Source.
______
I think that the failure to mention reusable systems in the RFI is peculiar. Only fully reusable liquid-fueled launch systems can attain the operational costs needed to significantly enlarge the market for spaceflight, and it's unlikely that anyone could design a fully reusable operaitonal space launch system without at least one generation of suborbital technology demonstration prototypes.

I have to agree that a single-stage-to-orbit vehicle would be the ideal method for transporting crews and recurring supplies to LEO. I might also mention that such a vehicle can also serve as a sort of "space tanker" similar to the KC-135's that refuel aircraft in flight. In this case the fuel might be ferried up to the ISS (or similar LOE destination) where the craft (minus fuel) for extended missions can be assembled and fueled after delivery by a heavy-lift launch rocket.
______
Pick up the commentary on reusable launch systems above and carry it forward from its final sentence.

Information supplied.
______
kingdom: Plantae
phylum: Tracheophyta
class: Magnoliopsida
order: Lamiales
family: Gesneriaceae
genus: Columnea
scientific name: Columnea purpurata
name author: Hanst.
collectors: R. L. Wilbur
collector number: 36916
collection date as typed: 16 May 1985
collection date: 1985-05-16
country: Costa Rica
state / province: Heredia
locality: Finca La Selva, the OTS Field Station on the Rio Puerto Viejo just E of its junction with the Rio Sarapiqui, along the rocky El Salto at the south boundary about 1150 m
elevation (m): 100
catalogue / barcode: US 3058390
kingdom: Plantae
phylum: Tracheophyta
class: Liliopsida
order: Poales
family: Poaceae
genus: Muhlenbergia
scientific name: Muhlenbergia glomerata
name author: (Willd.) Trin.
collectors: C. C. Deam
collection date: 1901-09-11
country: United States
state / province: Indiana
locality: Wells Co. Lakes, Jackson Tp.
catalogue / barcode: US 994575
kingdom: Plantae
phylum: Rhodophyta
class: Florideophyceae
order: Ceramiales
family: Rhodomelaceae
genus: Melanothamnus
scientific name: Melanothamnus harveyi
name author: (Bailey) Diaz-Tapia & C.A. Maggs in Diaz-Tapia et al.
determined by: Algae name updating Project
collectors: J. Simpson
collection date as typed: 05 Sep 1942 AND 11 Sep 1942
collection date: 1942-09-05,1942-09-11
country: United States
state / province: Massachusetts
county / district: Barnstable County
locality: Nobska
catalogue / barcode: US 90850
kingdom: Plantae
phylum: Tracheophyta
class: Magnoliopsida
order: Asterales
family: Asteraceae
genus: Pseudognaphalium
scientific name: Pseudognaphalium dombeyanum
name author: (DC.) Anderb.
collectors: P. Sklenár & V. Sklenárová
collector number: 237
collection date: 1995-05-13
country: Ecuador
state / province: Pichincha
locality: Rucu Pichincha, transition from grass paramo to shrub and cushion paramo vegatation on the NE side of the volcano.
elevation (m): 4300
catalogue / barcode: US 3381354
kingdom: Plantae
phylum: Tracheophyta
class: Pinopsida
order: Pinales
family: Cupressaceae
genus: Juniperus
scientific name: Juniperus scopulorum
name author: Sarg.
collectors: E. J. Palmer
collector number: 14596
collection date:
______
Result below.
For the reasons I've mentioned before, I'm not sure that a single-stage-to-orbit vehicle can operate satisfactorily through the wide range of atmospheric densities it will experience. I encourage the work of the ESA and Reaction Engines Limited towards this end. As far as I know, both the Sabre engine and the Skytlon vehicle itself only exist on paper at this time. I would like to see funding provided to build prototypes that can be tested and their performance characteristics evaluated.

That said, I would also like to see funding provided for the development of the Russian HERACLES carrier wing paired with their MAKS orbital vehilce. Globally, I think it's better to have two different approaches to getting into space than just one. I think the different roles that the US Space Shuttle and the Russian Soyuz vehicle have played so far illustrates the advantage of having two players on the field. Although both rely on vertical lift rockets, the types of vehicles are entirely different and have, each in their own way, proven vital to the construction and maintenance of the ISS.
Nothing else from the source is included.